Les retours de Ousmane Sonko, Amadou Bâ et Momar Talla Ndao ont eu comme conséquence l’éjection de Ismaïla Wone, Amadou Mbaye Dia et Abdoulaye Thomas Faye. Que deviennent ces derniers, qui ont chauffé des mois durant le fauteuil des ministres, reçu les salaires mirobolants et autres avantages immenses ? Selon nos informations, juste avant de démissionner de son poste de président de l’Assemblée nationale, El Malick Ndiaye a signé une Instruction générale de bureau pour définir les modalités de fin de suppléance, mais aussi les avantages à accorder au suppléant.

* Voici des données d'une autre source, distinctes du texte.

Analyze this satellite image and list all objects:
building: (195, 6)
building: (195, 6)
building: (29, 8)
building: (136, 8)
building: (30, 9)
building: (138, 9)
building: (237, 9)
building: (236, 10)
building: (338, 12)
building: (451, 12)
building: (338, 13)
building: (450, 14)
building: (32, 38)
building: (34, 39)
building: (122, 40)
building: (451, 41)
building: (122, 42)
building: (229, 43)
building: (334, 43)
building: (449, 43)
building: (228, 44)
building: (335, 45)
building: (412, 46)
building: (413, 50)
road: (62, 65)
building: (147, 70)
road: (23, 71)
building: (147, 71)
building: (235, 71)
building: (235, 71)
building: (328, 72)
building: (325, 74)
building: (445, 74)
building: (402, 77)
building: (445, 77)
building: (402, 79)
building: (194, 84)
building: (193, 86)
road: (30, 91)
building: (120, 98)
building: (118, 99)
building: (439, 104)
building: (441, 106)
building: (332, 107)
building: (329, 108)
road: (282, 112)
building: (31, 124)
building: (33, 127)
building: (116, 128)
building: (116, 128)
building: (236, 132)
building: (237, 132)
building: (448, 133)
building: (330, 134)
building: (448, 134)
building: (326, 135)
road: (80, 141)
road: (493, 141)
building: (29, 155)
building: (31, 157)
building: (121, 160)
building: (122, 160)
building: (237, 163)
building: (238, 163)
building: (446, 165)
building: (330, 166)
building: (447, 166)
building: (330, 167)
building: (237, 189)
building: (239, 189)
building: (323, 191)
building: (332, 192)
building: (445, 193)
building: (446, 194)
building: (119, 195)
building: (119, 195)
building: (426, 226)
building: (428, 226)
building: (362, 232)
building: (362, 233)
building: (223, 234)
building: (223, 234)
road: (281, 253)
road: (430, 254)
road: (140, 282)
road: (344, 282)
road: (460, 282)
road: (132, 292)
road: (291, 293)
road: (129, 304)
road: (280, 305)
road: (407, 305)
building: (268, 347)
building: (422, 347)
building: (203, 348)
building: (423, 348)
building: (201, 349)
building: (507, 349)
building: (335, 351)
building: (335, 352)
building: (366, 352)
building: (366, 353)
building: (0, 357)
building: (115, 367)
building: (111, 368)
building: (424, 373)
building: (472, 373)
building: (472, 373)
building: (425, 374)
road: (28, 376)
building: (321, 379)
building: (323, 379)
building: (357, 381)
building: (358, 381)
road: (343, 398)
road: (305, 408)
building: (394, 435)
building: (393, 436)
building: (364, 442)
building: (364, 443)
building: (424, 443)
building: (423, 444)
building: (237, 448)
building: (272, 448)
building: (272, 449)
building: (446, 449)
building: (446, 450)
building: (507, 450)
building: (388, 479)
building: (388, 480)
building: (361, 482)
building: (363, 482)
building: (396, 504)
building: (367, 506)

Le 24 mai 2026, alors que personne ne s’y attendait, EL Malick Ndiaye convoque le bureau et annonce sa démission de son poste de président de l’Assemblée nationale. Il plie bagages et laisse le premier vice-président, Ismaïla Diallo poursuivre les travaux. Mais, curieusement, il a signé le même jour une Instruction générale de bureau afin de définir les modalités de fin de suppléance et de réintégration du député titulaire. Dans cette Instruction générale de bureau, il est surtout défini les avantages à accorder au député qui doit quitter la fonction. Pour le moment, il s’agit de Ismaïla Wone qui a rendu le siège de Ousmane Sonko ; Amadou Mbaye Dia qui chauffait le fauteuil de Amadou Bâ et Abdoulaye Thomas Faye qui suppléait le secrétaire d’Etat Momar Talla Ndao.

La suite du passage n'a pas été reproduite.